Flows over river banks are beneficial for the environment because they connect habitats along the floodplain with each other and with the main river channel. Such connections enable species to access refuge habitat areas, to find mates to breed with or to recolonise suitable habitats – all of which are important for their long-term survival. In addition, flooding increases food resources for species downstream of the flood location.
Flood volumes have been greatly reduced, such that the average annual flood volume is now less than half of the volume prior to development. Similarly, the length of time between flood events during dry times has grown substantially to now be more than twice that experienced prior to regulation and diversion of river flow.
In 2013 the Constraints Management Strategy was produced by the Murray-Darling Basin Authority to identify and describe the physical, operational and management constraints that are affecting environmental water delivery for seven key areas across the Basin, including the River Murray in South Australia.
While the main goal of relaxing constraints is to provide greater scope for environmental watering for the floodplain and end of system, relaxing constraints also provides greater capacity to manage water for consumptive users and improve access for communities and landholders during natural high flow events.
Benefits to South Australia
South Australia will benefit from having coordinated flows of up to 80,000 megalitres per day at the border for a month, up to three times a decade. This flow is below the level of 95,000 megalitres per day that occurred in 2016 and well below the 1956 flood level of 341,000 megalitres per day.
As a result of the 1956 flood and subsequent planning controls, major towns and infrastructure in South Australia are generally not located on floodplains. However, inundation of some riverfront land, jetties, banks, marinas, pontoons and public roads will occur during high flows and ways to mitigate the effects are being identified. Providing more culverts and upgrading roads, banks, walls, boating and marina infrastructure, will also improve access for communities and landholders during natural high flow events.
What is happening?
Since the release of the Constraints Management Strategy, Basin governments have undertaken pre-feasibility studies and produced business cases outlining the works and costs that will ease system constraints.

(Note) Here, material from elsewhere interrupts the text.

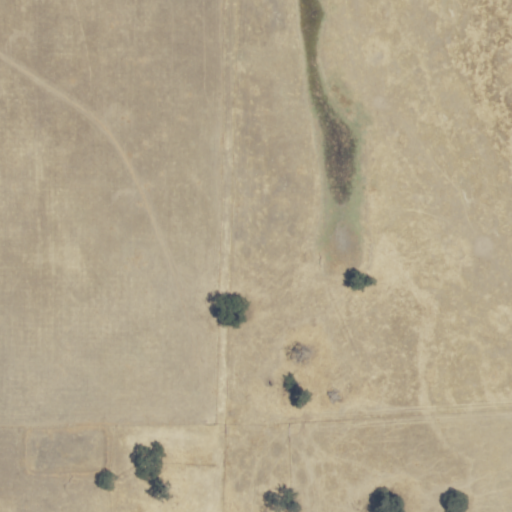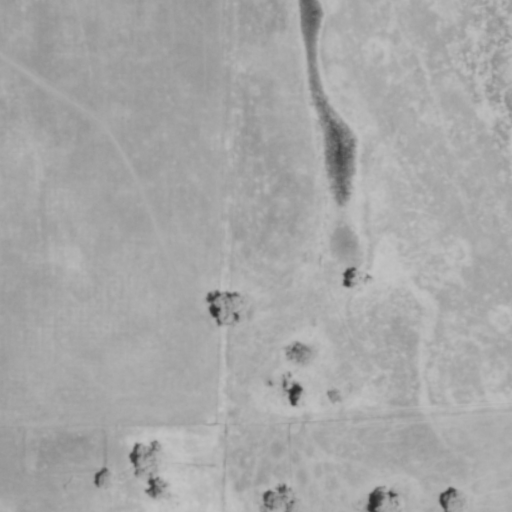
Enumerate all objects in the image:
crop: (256, 256)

This has included exploring measures that would facilitate environmental flows, improve infrastructure, erosion control works and easement negotiation. Addressing these constraints will provide additional benefits for landowners during periods of natural high flows.
You can read the business case for South Australia’s constraints measure.
This project is part of the package of projects for the Sustainable Diversion Limit (SDL) Adjustment Mechanism and now that the changes to the SDLs have been incorporated into the Basin Plan, the next phase of work begins.
Community engagement in the implementation of this work to relax constraints will be fundamental to its successful delivery. Over the next two years, the department will undertake further planning, designs and engagement with the community to work out the detailed scope and costs and commence implementation.